Segment Start: DATASET CONTENT

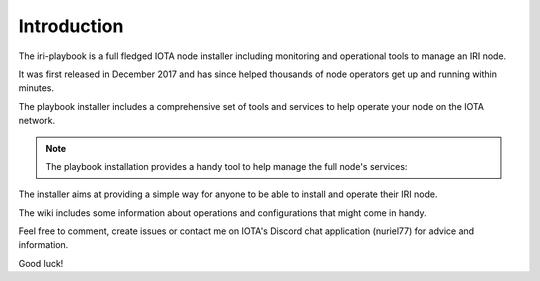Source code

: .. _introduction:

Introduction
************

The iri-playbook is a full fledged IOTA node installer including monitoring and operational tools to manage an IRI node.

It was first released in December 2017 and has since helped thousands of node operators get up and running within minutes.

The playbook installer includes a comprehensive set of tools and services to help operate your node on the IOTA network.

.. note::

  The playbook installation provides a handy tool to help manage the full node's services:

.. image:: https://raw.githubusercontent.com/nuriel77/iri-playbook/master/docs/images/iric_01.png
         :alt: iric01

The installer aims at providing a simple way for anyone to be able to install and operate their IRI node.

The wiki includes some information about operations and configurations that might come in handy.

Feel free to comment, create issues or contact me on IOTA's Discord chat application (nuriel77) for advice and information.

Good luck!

Segment End: DATASET CONTENT

* **DESCRIPTION OF THE TASK**
Exact copies of the lines from the one holding "The installer aims" to the end of the entries are all that should be written.

* **ANSWER FOR THE TASK**
The installer aims at providing a simple way for anyone to be able to install and operate their IRI node.

The wiki includes some information about operations and configurations that might come in handy.

Feel free to comment, create issues or contact me on IOTA's Discord chat application (nuriel77) for advice and information.

Good luck!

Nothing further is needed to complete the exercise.